▸ **To do**
Your copy should match the entries exactly, with no images carried over.

▸ **Record excerpts**
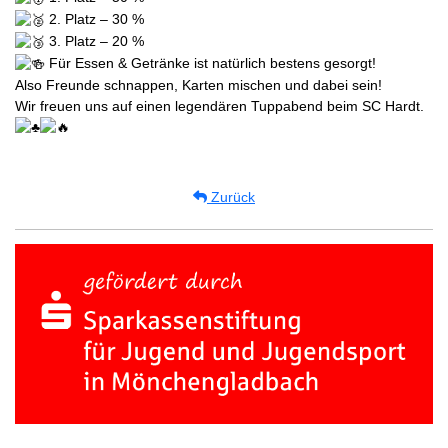
2. Platz – 30 %
3. Platz – 20 %
Für Essen & Getränke ist natürlich bestens gesorgt!
Also Freunde schnappen, Karten mischen und dabei sein!
Wir freuen uns auf einen legendären Tuppabend beim SC Hardt.
Zurück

▸ **Answer to the exercise**
2. Platz – 30 %
3. Platz – 20 %
Für Essen & Getränke ist natürlich bestens gesorgt!
Also Freunde schnappen, Karten mischen und dabei sein!
Wir freuen uns auf einen legendären Tuppabend beim SC Hardt.
Zurück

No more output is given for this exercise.